By Bernie Becker - 07/19/13 05:25 PM EDT
House Republicans rolled out new legislation on Friday to overhaul the cash-strapped U.S. Postal Service (USPS), further moderating their previously partisan bill.
Oversight Committee Chairman Darrell Issa (R-Calif.) cast his bill, introduced with two other GOP lawmakers, as a compromise that would protect rural postal access and incorporated suggestions from both parties. The Oversight panel is scheduled to mark up the bill on Wednesday.
“The commonsense reforms in this legislation will restore the United States Postal Service to long-term financial solvency while maintaining high-quality universal service for all Americans,” Issa said in a statement.
Issa released a discussion draft on postal reform last month, in an early signal that the California Republican was searching for a broader base of support after his postal bill languished during the last Congress.
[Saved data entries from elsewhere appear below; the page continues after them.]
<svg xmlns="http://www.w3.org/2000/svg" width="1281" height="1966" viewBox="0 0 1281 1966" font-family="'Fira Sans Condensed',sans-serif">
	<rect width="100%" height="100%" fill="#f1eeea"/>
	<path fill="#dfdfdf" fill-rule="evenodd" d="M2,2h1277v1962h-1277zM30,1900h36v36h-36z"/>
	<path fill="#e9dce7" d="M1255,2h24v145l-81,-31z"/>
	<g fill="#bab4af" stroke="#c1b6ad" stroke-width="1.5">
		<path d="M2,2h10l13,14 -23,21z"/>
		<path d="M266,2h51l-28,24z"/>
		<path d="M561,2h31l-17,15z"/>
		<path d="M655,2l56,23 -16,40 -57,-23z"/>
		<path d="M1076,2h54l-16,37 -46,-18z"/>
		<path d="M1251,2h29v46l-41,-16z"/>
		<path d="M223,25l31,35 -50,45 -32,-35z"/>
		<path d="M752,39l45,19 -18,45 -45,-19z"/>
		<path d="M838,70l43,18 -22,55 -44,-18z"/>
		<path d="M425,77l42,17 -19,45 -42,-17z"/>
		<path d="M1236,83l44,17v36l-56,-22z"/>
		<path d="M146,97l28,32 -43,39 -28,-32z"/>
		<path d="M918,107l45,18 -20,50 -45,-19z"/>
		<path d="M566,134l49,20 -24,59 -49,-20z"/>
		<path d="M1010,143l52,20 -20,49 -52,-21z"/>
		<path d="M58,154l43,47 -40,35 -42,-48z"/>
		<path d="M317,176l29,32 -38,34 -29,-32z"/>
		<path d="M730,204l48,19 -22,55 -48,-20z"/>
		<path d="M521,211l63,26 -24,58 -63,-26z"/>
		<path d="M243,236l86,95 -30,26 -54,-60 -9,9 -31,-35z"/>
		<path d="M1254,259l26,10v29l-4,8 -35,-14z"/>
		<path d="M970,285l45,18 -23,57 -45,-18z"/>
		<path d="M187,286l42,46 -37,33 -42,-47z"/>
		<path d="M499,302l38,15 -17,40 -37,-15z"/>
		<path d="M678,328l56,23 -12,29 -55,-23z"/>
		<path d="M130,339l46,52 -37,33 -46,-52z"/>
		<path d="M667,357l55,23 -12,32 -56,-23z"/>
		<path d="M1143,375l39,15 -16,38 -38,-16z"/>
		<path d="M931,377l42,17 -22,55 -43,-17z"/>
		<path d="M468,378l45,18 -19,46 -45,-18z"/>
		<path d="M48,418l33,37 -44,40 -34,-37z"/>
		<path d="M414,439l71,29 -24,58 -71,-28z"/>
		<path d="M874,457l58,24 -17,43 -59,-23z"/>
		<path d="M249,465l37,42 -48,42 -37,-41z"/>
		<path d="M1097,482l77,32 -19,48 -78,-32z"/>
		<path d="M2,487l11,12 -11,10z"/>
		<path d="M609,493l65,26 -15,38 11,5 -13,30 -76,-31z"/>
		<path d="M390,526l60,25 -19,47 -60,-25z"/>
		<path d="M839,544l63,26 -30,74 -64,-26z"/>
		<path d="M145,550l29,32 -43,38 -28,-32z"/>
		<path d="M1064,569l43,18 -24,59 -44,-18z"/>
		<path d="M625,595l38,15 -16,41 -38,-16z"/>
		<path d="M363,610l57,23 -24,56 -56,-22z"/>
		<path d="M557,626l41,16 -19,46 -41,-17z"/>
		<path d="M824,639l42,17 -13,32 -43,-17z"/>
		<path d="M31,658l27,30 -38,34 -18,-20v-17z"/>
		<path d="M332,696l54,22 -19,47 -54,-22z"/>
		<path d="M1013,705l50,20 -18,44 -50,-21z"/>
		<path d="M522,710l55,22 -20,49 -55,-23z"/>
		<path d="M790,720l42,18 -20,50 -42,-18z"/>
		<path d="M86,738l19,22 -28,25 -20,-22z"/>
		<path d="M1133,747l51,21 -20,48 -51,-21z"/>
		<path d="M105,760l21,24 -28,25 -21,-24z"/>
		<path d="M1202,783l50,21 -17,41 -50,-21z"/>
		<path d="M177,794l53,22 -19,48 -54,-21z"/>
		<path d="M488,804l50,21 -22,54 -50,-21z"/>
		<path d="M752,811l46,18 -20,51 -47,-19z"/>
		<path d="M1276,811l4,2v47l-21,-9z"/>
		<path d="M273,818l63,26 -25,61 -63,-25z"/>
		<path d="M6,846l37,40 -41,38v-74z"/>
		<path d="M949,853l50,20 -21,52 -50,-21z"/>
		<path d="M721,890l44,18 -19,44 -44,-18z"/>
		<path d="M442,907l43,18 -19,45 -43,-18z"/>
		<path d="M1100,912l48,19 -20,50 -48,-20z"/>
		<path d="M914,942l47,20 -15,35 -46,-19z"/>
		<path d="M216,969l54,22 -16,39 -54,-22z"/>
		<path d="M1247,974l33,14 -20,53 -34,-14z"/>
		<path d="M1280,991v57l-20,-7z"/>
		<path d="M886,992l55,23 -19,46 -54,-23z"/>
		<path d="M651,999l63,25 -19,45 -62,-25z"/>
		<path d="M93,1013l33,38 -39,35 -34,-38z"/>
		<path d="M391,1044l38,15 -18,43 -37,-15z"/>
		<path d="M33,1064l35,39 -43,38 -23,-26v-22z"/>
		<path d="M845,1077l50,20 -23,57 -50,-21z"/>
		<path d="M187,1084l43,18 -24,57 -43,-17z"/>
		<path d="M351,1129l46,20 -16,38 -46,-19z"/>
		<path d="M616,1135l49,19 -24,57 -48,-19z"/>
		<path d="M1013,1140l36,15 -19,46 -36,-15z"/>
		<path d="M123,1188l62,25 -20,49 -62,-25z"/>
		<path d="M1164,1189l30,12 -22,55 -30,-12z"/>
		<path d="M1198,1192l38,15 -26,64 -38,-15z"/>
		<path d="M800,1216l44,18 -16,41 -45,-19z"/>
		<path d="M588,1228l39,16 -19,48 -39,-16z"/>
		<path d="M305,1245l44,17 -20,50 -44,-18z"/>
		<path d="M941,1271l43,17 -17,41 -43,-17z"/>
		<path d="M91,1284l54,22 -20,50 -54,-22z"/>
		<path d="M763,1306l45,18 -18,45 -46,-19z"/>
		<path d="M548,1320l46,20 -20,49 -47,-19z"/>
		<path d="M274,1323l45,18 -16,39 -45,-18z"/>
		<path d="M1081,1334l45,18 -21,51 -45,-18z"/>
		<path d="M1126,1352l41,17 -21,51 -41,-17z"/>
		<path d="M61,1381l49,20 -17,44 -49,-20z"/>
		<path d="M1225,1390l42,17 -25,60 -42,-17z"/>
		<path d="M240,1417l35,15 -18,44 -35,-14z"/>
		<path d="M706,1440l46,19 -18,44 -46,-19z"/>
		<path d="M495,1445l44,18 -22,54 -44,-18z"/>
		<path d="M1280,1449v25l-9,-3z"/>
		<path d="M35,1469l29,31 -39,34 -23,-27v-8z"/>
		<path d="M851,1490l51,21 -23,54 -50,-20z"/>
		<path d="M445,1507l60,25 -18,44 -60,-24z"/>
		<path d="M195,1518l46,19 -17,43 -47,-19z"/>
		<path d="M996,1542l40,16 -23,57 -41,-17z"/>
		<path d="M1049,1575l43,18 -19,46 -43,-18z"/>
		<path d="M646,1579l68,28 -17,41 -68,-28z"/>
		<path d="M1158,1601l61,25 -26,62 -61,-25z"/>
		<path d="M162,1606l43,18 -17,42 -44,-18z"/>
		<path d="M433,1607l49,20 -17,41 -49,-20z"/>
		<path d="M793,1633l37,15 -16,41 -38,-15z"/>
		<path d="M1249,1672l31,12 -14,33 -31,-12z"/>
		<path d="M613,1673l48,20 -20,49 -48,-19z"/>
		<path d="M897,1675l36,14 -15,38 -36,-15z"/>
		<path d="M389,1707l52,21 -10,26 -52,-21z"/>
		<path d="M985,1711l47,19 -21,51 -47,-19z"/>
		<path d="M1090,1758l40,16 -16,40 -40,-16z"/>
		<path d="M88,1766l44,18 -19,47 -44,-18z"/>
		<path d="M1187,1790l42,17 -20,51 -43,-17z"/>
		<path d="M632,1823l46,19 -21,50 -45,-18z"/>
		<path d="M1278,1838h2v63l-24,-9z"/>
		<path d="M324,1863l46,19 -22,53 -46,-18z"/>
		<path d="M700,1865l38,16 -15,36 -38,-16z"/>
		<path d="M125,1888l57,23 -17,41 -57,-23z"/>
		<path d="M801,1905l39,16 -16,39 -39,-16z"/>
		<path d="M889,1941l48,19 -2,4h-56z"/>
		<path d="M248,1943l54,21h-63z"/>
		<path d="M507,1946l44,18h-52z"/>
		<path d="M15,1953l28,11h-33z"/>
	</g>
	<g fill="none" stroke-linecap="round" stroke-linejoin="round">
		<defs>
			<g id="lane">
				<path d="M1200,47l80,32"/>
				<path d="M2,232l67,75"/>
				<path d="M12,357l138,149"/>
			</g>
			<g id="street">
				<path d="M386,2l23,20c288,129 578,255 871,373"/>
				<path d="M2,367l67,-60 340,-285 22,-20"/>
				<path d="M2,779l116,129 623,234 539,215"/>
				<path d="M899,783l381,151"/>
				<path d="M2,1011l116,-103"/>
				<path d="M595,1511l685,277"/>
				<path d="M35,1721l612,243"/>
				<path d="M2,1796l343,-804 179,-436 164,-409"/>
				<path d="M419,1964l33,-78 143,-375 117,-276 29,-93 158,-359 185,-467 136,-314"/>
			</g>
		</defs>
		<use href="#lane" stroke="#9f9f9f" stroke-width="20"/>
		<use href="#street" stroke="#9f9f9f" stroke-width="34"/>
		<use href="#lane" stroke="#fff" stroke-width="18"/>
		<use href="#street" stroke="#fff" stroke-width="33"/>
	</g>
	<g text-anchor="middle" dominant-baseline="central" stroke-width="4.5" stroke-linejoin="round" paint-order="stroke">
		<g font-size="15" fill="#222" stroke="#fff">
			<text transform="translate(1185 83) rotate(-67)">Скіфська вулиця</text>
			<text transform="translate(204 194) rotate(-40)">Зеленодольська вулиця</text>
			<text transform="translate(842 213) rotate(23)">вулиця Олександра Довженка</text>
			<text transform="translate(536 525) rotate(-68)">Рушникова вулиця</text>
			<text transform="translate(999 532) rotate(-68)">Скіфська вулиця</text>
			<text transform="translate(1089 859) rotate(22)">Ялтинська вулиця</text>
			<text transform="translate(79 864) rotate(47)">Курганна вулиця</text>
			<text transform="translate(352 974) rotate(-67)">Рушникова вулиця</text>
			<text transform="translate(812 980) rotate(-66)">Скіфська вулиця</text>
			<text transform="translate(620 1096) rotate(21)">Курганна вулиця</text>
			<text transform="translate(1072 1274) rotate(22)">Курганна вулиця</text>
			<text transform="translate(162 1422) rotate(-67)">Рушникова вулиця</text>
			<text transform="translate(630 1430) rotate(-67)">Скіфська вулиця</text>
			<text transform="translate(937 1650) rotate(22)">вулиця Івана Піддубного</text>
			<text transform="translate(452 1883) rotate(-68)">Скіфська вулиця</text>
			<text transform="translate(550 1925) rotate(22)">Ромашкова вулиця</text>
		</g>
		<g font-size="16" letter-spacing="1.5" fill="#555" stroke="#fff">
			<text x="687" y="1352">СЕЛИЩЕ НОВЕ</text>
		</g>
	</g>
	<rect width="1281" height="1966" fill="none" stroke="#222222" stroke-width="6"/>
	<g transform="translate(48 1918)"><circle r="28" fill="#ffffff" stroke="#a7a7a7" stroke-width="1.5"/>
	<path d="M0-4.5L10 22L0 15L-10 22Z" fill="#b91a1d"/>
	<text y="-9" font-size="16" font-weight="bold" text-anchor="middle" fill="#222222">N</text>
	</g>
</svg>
It would also allow the Postal Service to skip required prefunding payments for future retirees until 2016, while seeking to limit the closure of rural post offices.
“Rural Americans and USPS employees have expressed concern that the burden of cost-cutting reforms will fall disproportionately on their shoulders,” Issa said. “We have taken steps to address these concerns because there is no question these populations will be among those most severely affected by a financial collapse of USPS.”
Some GOP lawmakers representing rural districts had balked at Issa’s previous proposal, at the same time the agency was defaulting on two of those required prepayments last year.
The $11.1 billion in losses on those defaults accounted for more than two-thirds of the agency’s overall $15.9 billion in red ink in fiscal 2012. Issa’s new bill would also allow the USPS to calculate the prefunding on a more actuarial basis.
Reps. Blake Farenthold (R-Texas), the current chairman of the Oversight subcommittee with jurisdiction over the USPS, and Dennis Ross (R-Fla.), who led that panel in the last Congress, joined Issa on the bill.
Democrats have said in recent weeks that they believe Issa is taking less of a hard-line approach on the Postal Service.
But Friday, Democrats on the Oversight panel added that because they considered Issa’s original measure so extreme, the Republicans might not get much credit for shifting away from some of their ideas.
“I think some of the things they were proposing were ridiculous,” Rep. Stephen Lynch (D-Mass) said Friday. “But I’m still not sure how serious they are.”
“I’ll say it’s better than it was,” Lynch added.
Key lawmakers in both chambers and both parties have continued to talk about postal reform this year, after last-minute negotiations at the end of 2012 fell short. The Senate passed a bipartisan postal bill in April 2012, but the House never brought Issa’s bill to the floor.
Postmaster General Patrick Donahoe has, for more than two years now, urged the two chambers to come together to help the agency bridge a shortfall that the USPS estimates will grow to some $20 billion annually in the coming years.
Sen. Tom Carper (D-Del.), the chairman of the Senate Homeland Security and Government Affairs Committee, has said he hopes to come together on a bipartisan bill as well.
Still, some of Issa’s proposals also underscore the challenge lawmakers face in finding that bipartisan agreement. Lawmakers will also have to try to push ahead at the same time Congress is dealing with priorities like immigration reform.
The California Republican is embracing a proposal — pushed by Donahoe — that would allow the agency to get rid of letter delivery on Saturday while keeping package delivery, a growing part of the USPS’s business.
Some Democrats and unions have said that scrapping any part of six-day delivery would eat into one of the agency’s competitive advantages.
Issa’s bill would also install a new chief innovation officer to help the agency find new revenue streams, phase out door-to-door delivery of mail in favor of centralized clusterboxes and use surpluses in postal pension systems to safeguard other benefits.
The measure does let certain residents keep to-the-door delivery and allows others to maintain that service for a fee. Issa had previously backed away or changed proposals that would have basically placed the agency into receivership if it didn’t pay its bills and created a commission to get rid of unnecessary post offices.